TASKS AND EXERCISES —
A) Answer these questions about the text on heart opening in yoga:
(i) For how many years has the writer owned a yoga studio?
(ii) Which poses does the text list as back extensions?
(iii) According to the Mayo Clinic study, what do people who regularly strengthen their back extensor muscles experience?
B) Please write the next part of the text on heart opening in yoga, starting after its last sentence.

STUDY TEXT —
The Untold Story of 'Opening Your Heart' in Yoga

I don’t know about you, but whenever I hear the phrase “open your heart” it gets me all confused….and I’m even guilty of saying it. It’s a phrase us yoga teachers are supposed to learn, yet the meaning is so complex. Don’t forget, all these blogs are opinion pieces by an opinionated person. 

First, please don’t let anyone open your heart, unless they are a qualified heart surgeon. Seriously, if the only advice you listen to from me in the past 5 years of owning a yoga studio - please, please, please, listen to that one. 

What we actually are doing is working in “heart opening postures” is back extensions - poses like camel, bridge, locust, cobra, up-dog, etc…

I didn’t research where the connection between “opening your heart” and back extensions started or who coined the term because frankly, it’s not that important. What is important is to always remember the physical intention of the pose, and not the emotion it *could* bring up because that part is different for everyone. 

The physical intention of “opening your heart,” AKA back extensions, is to work against the force of gravity to strengthen the back muscles and abdominals. In a study completed by the Mayo Clinic, showed that people who regularly strengthen their back extensor muscles experience fewer osteoporosis-related fractures than people who don’t. 

Let’s jump back to heart opening… With back extensions, you also create space in the front of the body by expanding through the ribcage, which encourages more circulation of blood and oxygen - ya know, the heart part.

(Data records)
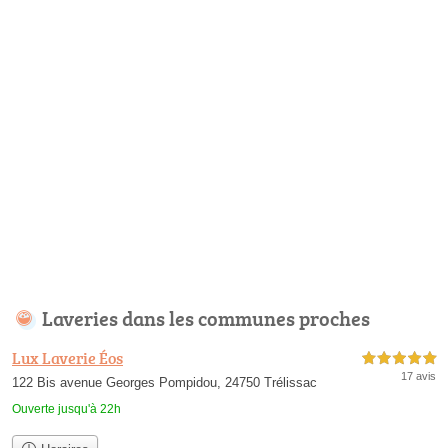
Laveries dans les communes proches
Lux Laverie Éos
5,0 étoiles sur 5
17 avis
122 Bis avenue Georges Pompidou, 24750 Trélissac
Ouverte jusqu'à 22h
* * *
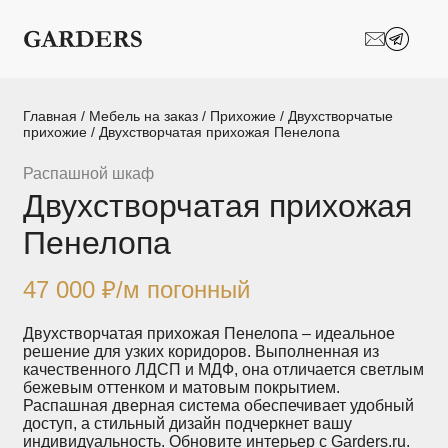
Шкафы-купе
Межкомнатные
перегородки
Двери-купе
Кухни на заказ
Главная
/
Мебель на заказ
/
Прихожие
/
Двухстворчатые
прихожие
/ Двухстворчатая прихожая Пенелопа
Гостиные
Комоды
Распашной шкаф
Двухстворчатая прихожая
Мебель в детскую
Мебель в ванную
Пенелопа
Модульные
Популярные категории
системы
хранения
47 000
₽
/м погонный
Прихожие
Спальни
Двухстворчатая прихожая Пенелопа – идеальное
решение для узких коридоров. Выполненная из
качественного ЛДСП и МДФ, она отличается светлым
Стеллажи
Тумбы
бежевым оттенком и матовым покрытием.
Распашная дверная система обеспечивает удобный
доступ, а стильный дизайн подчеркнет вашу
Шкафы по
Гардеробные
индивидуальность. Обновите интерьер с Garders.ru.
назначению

RESPONSES FOR EACH TASK —
A)
(i) 5 years
(ii) Camel, bridge, locust, cobra and up-dog
(iii) Fewer osteoporosis-related fractures than people who don't

B)
However, since yoga is more than just exercise, when it comes to your yoga practice, you may notice an expression of emotions while being in these particular postures. In a study done by Pennebaker on “Opening Up: The Healing Power of Expressing Emotions,” Pennbaker’s research dives into the therapeutic effects of expressing one’s vulnerabilities and emotions. In the study, it suggests the intentional expression of emotions during yoga, especially vulnerable feelings, can contribute to emotional healing and enhance your mental health. 

So, better do those “stupid heart-opening poses” in yoga for stupid mental health, ha!

The majority of the time, since the front of the body is much more “exposed” it is said to make a lot of people feel much more vulnerable. 

Vulnerability is the state of being open to emotional, physical, or psychological harm. It involves a willingness to expose oneself to uncertainty, risk, and the possibility of facing difficult situations. Ask yourself if this is what you feel during back extensions… ALERT: THERE IS NO RIGHT OR WRONG ANSWER. In my own body and in my own experience of these postures, I do not feel this way. I feel much stronger and a sense of freedom. However, as a teacher of this posture, it can also bring up feelings of fear and vulnerability and I can see that in the room.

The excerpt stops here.